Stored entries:
^^^^^^^^^^^^^^^^

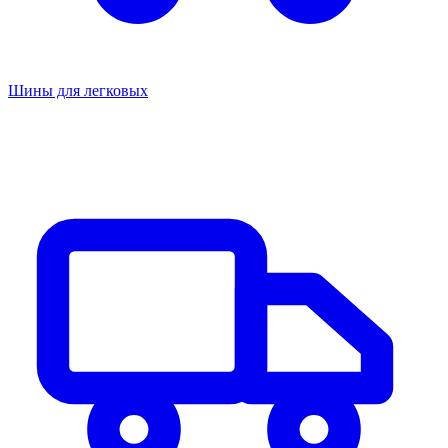
Шины для легковых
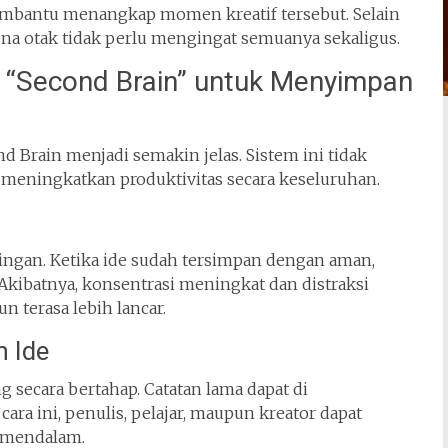
embantu menangkap momen kreatif tersebut. Selain
ena otak tidak perlu mengingat semuanya sekaligus.
“Second Brain” untuk Menyimpan
Brain menjadi semakin jelas. Sistem ini tidak
meningkatkan produktivitas secara keseluruhan.
ringan. Ketika ide sudah tersimpan dengan aman,
 Akibatnya, konsentrasi meningkat dan distraksi
n terasa lebih lancar.
 Ide
ecara bertahap. Catatan lama dapat di
ra ini, penulis, pelajar, maupun kreator dapat
 mendalam.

^^^^^^^^^^^^^^^^

__REQUIRED ACTION__.
Collect from the data above every line that includes "Brain".

__COMPLETED TASK__.
“Second Brain” untuk Menyimpan
Brain menjadi semakin jelas. Sistem ini tidak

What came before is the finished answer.